Cork City – 60 minutes
It’s impossible to see all the great things Cork City has to offer in one day of course, but it should be no surprise that one of our favourites is the English market. A roofed food market since 1788, it’s a vibrant thoroughfare with colourful characters selling fresh organic produce and high quality local food.
Blarney Castle & Woolen Mills – 65 minutes
If you are visiting from overseas a visit to Blarney is a must! We would suggest going to Blarney in the morning and visiting the castle first. As a major tourist attraction it can get very busy. The ruins of the castle are set in the beautiful surroundings to Blarney House and if you didn’t realise it before there’s a lot more to see or do than just bending over backwards to kiss the famous ‘Blarney stone’.

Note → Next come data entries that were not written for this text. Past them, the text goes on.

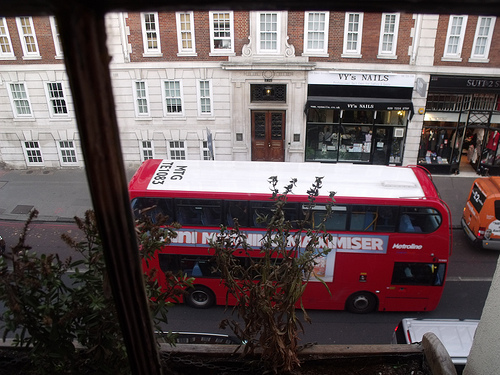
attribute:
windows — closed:
[139, 198, 434, 231]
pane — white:
[207, 16, 219, 52]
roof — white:
[309, 83, 310, 84]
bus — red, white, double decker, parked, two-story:
[139, 159, 430, 316]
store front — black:
[304, 83, 403, 166]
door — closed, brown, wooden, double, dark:
[250, 106, 287, 161]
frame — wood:
[249, 114, 254, 162]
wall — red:
[157, 13, 176, 62]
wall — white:
[182, 71, 199, 120]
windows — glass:
[255, 111, 263, 138]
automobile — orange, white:
[466, 177, 496, 247]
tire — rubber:
[188, 281, 214, 311]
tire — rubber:
[349, 286, 377, 317]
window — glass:
[205, 11, 234, 57]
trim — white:
[228, 11, 237, 53]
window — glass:
[255, 14, 284, 57]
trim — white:
[255, 13, 258, 48]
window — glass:
[302, 15, 333, 57]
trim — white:
[302, 11, 311, 54]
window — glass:
[347, 11, 357, 47]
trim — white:
[339, 14, 353, 52]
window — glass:
[446, 18, 461, 53]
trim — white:
[458, 19, 463, 61]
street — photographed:
[7, 167, 489, 350]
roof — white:
[155, 156, 415, 210]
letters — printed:
[171, 166, 181, 178]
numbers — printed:
[152, 166, 168, 188]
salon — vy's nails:
[308, 69, 412, 182]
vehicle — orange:
[459, 176, 498, 247]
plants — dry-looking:
[14, 215, 89, 374]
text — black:
[155, 156, 188, 185]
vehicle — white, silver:
[400, 314, 499, 357]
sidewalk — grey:
[0, 167, 490, 218]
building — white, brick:
[0, 9, 488, 166]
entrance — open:
[466, 130, 482, 177]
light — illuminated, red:
[476, 229, 480, 238]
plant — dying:
[210, 220, 311, 372]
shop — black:
[306, 88, 399, 166]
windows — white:
[2, 1, 495, 49]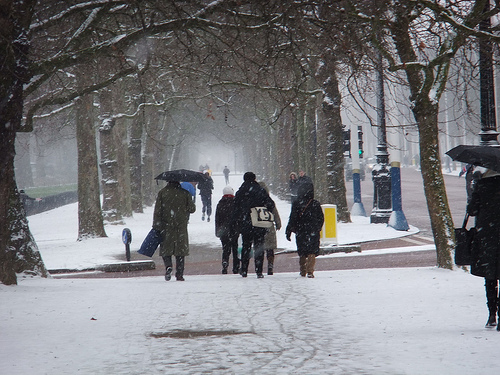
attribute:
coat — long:
[151, 186, 193, 256]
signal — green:
[357, 147, 364, 156]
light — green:
[350, 126, 367, 163]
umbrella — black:
[148, 166, 213, 182]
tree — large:
[2, 12, 69, 284]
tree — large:
[66, 17, 116, 249]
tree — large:
[383, 21, 462, 275]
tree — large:
[293, 30, 360, 221]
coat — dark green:
[152, 184, 197, 264]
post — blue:
[386, 162, 409, 231]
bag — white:
[249, 205, 277, 230]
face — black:
[255, 205, 271, 222]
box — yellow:
[316, 204, 348, 248]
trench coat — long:
[150, 183, 197, 258]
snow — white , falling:
[253, 253, 386, 350]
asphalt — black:
[411, 179, 420, 214]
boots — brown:
[294, 236, 338, 301]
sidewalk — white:
[147, 265, 388, 334]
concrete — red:
[343, 248, 443, 269]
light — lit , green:
[357, 149, 364, 159]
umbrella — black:
[444, 142, 484, 171]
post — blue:
[349, 168, 364, 215]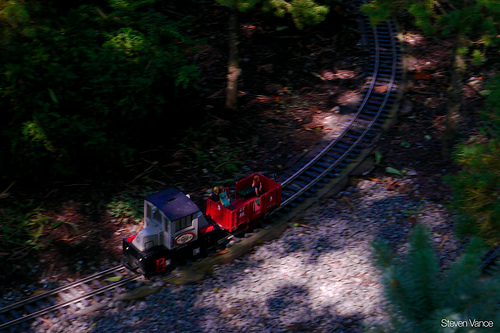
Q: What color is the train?
A: Red and grey.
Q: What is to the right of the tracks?
A: Gravel.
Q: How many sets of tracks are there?
A: 1.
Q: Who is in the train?
A: Children.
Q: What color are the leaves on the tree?
A: Green.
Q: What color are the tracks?
A: Grey.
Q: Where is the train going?
A: Forward.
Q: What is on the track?
A: A train.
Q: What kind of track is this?
A: A train track.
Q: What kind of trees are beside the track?
A: Pine.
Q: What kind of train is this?
A: Toy train.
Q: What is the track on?
A: The ground.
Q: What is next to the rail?
A: Gravel.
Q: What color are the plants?
A: Green.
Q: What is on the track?
A: A train.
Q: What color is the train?
A: Red, blue and silver.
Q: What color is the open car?
A: Red.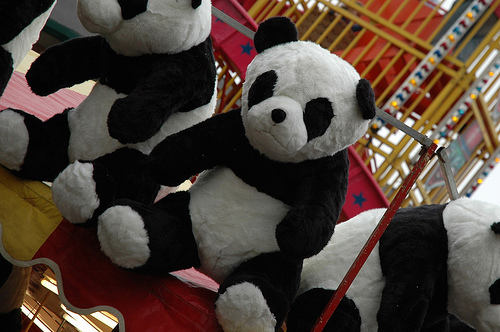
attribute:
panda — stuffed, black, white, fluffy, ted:
[2, 2, 219, 228]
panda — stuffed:
[288, 193, 500, 332]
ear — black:
[250, 14, 301, 56]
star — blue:
[348, 186, 372, 211]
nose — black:
[269, 107, 289, 127]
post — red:
[301, 123, 439, 331]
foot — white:
[93, 200, 160, 278]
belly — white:
[187, 159, 288, 286]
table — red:
[2, 68, 287, 330]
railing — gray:
[211, 2, 470, 205]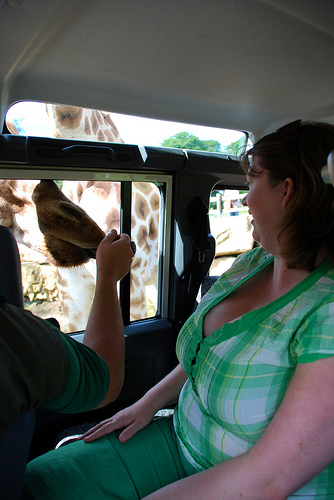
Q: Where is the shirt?
A: On the woman.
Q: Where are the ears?
A: On the woman.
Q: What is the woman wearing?
A: A green and white top.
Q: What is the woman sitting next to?
A: An open car window.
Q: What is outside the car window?
A: A giraffe.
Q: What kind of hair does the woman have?
A: Brown medium length.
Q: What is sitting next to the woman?
A: A person.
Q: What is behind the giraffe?
A: Trees.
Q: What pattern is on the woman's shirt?
A: Plaid.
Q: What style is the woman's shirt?
A: Short sleeved with a vee neck.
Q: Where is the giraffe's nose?
A: In the window.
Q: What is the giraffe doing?
A: Licking the person's hand.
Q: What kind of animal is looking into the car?
A: Giraffe.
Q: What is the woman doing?
A: Looking at the giraffe.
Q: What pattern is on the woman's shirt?
A: Plaid.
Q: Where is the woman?
A: In the car.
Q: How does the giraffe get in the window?
A: The window is down.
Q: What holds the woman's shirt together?
A: Buttons.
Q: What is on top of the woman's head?
A: Sunglasses.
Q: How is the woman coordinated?
A: Top and pants match.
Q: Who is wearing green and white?
A: A woman.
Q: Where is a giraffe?
A: Outside the vehicle.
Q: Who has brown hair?
A: The woman.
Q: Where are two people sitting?
A: In a vehicle.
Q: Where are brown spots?
A: On giraffe.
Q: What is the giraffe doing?
A: Eating from a hand.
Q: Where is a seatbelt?
A: Next to the window.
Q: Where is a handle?
A: Above the window.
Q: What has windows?
A: The vehicle.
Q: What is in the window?
A: Giraffe.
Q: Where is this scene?
A: Zoo.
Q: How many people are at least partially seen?
A: Two.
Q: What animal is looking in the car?
A: Giraffe.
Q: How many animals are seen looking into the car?
A: One.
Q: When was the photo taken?
A: Daytime.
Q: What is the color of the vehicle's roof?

Our other recommendation whilst visiting Blarney is The Woolen Mills. The original mill, built in 1750, underwent change, fire and rebuilding up to 1870, to become the building you see today. Production closed in 1973 but the vision of Christy Kelleher, who started work there at the age of 13, became a reality in 1977 when the former mill opened as a visitors centre selling ‘all thing Irish’. If you plan on buying gift for friends and family during your stay it will be hard to beat the quality and quantity offered at The Woolen Mills.
Our tip; Visit the Castle first, then have lunch, before going into the Woolen Mills. The Mill has a café but we much prefer The Lemon Tree restaurant, part of The Castle Hotel, adjacent to the village green. We always sit in the pub’s bar, soak up the atmosphere, and enjoy delicious food!
Waterford City – 70 minutes
Last but not least by any means, ‘Down the other end of the County’, Waterford City is Ireland oldest city. Steeped in history for more than 1000years you will need more than one day to appreciate everything on offer. Although the huge Waterford Crystal plant closed in 2010 it’s spirit lives on in the House of Waterford Crystal.
The whole process and incredible skill that goes in to creating the stunning pieces from world famous trophies to glasses and ornaments is on display. To avoid disappointment we recommend buying your tickets beforehand.
Our tip; Try a Blaa!
Wait! What? What’s a Blaa?
Well, it’s a white bread roll, soft, doughy and delicious! Originally brought in from France in the late 1600’s, the roll known as a ‘pain blanc’, was adopted and the name adapted by Waterfordonians to become the iconic Blaa. There’s no preservatives used in a Blaa and ideally they should be eaten within a few hours of baking, so you can’t get a real one anywhere else in the world!
This is a joke right? A load of ol’ blarney? Nope! See for yourself and enjoy!